Ontario MPP
- In office 1981–1987
- Preceded by: Monty Davidson
- Succeeded by: Mike Farnan
- Constituency: Cambridge

Personal details
- Born: February 20, 1931 Galt, Ontario
- Died: July 5, 2020 (aged 89) Cambridge, Ontario
- Party: Progressive Conservative Party
- Occupation: Company executive

= Bill Barlow =

Canadian politician (1931–2020)

William Walter Barlow (February 20, 1931 – July 5, 2020) was a Canadian politician in Ontario, Canada. He served in the Legislative Assembly of Ontario from 1981 to 1987, as a member of the Progressive Conservative Party.

==Background==
Barlow was born in Galt (now Cambridge), Ontario. He was educated at Galt Business College, and served as president of a trucking company.

==Politics==
Barlow was a city alderman for ten years.

He first campaigned for the Ontario legislature in the 1977 provincial election, and lost to New Democratic Party incumbent Monty Davidson in the Cambridge constituency by 554 votes. He ran again in the 1981 election, and defeated Davidson by 849 votes. The Progressive Conservatives won a majority government, and Barlow served in the legislature as a backbench supporter of the Bill Davis and Frank Miller administrations.

He was re-elected in the 1985 election, defeating NDP candidate Alec Dufresne by 903 votes. The PCs fell to a minority government in this election, and were soon defeated in the legislature.
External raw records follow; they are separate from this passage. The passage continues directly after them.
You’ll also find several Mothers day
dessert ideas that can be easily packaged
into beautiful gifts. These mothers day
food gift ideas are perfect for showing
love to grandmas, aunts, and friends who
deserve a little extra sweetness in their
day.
In opposition, Barlow served as his party's critic for Transportation and Communications and Small Business.

The Progressive Conservatives fell to 16 seats out of 130 in the 1987 election. Barlow finished third in Cambridge, losing to Mike Farnan of the New Democratic Party.

==Later life==
Barlow was appointed to the Cambridge Art Theatre Management Committee in 2005. Barlow died at home on July 5, 2020, at the age of 89.